= Required action =
The data follows this line. Copy verbatim the line with "right front paw: (152, 335)" and each line after it to the end.

Task material section start

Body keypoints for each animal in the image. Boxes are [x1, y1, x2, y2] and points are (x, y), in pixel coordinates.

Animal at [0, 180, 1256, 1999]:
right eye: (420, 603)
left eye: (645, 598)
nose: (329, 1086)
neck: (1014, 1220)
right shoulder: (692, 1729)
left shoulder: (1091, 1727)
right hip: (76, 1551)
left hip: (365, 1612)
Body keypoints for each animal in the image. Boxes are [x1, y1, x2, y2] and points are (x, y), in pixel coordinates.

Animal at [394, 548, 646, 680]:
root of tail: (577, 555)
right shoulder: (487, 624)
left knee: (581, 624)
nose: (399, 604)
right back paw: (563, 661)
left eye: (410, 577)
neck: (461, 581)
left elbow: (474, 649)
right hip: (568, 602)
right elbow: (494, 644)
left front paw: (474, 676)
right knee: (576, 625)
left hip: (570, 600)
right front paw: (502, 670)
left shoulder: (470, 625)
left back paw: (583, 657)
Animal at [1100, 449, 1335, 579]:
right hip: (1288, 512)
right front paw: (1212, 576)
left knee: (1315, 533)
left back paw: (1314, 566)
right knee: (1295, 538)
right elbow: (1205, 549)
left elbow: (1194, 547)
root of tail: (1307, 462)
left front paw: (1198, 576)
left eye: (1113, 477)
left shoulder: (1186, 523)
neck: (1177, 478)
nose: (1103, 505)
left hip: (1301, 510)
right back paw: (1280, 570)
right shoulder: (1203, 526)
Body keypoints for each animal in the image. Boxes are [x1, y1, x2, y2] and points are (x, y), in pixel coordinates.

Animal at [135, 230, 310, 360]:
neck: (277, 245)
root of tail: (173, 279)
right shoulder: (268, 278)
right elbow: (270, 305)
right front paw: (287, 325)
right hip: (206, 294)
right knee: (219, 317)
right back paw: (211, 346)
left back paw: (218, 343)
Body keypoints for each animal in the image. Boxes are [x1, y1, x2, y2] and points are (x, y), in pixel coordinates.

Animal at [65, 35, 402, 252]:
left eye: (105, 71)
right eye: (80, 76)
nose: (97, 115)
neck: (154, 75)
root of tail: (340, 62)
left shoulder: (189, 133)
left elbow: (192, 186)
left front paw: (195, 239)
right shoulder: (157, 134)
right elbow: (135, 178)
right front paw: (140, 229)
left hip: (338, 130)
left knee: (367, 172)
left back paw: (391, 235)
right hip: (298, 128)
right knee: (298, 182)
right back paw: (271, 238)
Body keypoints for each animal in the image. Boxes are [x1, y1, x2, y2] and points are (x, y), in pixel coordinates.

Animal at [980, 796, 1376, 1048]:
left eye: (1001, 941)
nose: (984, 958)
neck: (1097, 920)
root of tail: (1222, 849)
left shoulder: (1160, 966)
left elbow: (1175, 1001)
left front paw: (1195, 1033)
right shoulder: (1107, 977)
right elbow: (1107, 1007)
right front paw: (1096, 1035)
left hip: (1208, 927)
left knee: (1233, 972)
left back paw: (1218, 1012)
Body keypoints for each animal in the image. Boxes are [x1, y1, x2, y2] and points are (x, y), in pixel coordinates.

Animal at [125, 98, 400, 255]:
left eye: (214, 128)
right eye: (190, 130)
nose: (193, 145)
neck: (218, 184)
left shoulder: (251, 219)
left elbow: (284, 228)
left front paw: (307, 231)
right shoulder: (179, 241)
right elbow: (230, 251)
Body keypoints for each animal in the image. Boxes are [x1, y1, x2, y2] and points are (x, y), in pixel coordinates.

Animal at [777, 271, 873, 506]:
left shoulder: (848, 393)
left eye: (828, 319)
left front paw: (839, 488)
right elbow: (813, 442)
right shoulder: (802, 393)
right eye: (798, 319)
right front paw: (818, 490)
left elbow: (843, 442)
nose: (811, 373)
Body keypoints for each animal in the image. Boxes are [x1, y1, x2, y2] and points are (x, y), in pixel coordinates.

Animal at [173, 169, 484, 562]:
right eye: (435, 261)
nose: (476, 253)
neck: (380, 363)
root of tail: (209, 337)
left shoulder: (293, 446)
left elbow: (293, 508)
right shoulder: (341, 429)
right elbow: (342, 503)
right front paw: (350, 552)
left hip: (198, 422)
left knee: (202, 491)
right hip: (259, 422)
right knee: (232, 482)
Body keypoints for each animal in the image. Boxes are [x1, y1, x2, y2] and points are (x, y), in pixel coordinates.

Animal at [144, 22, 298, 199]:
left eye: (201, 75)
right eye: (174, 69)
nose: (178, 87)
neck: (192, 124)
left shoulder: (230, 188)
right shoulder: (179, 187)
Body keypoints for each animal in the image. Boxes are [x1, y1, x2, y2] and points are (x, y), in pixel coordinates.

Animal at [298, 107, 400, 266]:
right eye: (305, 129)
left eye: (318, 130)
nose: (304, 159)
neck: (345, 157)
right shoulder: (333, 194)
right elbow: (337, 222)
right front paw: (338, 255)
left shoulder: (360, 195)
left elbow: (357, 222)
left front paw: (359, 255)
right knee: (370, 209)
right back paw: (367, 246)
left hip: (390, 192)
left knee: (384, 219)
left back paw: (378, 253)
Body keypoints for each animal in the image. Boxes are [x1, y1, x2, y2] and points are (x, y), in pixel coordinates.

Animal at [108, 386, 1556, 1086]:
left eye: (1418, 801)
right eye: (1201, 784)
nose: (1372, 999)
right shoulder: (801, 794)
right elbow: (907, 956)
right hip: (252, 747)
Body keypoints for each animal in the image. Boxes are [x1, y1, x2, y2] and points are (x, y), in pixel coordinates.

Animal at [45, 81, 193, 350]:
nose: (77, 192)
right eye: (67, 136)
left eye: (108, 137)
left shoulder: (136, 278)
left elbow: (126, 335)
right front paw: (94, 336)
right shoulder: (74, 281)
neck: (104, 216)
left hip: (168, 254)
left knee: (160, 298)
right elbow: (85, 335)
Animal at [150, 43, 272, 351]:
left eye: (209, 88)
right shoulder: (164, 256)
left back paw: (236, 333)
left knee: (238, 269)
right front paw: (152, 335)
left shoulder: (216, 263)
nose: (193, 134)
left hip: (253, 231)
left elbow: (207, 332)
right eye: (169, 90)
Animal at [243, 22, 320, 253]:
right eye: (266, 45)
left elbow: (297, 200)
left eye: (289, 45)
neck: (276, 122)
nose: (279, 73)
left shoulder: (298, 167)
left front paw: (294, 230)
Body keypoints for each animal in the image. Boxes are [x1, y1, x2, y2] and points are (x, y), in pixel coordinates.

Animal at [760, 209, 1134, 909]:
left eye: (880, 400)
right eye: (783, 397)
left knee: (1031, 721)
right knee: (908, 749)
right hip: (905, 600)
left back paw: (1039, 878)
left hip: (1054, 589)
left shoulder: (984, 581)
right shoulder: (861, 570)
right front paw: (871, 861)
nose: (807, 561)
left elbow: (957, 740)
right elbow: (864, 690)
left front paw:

Task material section end

= Worked solution =
right front paw: (152, 335)
left shoulder: (216, 263)
nose: (193, 134)
left hip: (253, 231)
left elbow: (207, 332)
right eye: (169, 90)
Animal at [243, 22, 320, 253]:
right eye: (266, 45)
left elbow: (297, 200)
left eye: (289, 45)
neck: (276, 122)
nose: (279, 73)
left shoulder: (298, 167)
left front paw: (294, 230)
Body keypoints for each animal in the image. Boxes are [x1, y1, x2, y2] and points are (x, y), in pixel coordinates.

Animal at [760, 209, 1134, 909]:
left eye: (880, 400)
right eye: (783, 397)
left knee: (1031, 721)
right knee: (908, 749)
right hip: (905, 600)
left back paw: (1039, 878)
left hip: (1054, 589)
left shoulder: (984, 581)
right shoulder: (861, 570)
right front paw: (871, 861)
nose: (807, 561)
left elbow: (957, 740)
right elbow: (864, 690)
left front paw:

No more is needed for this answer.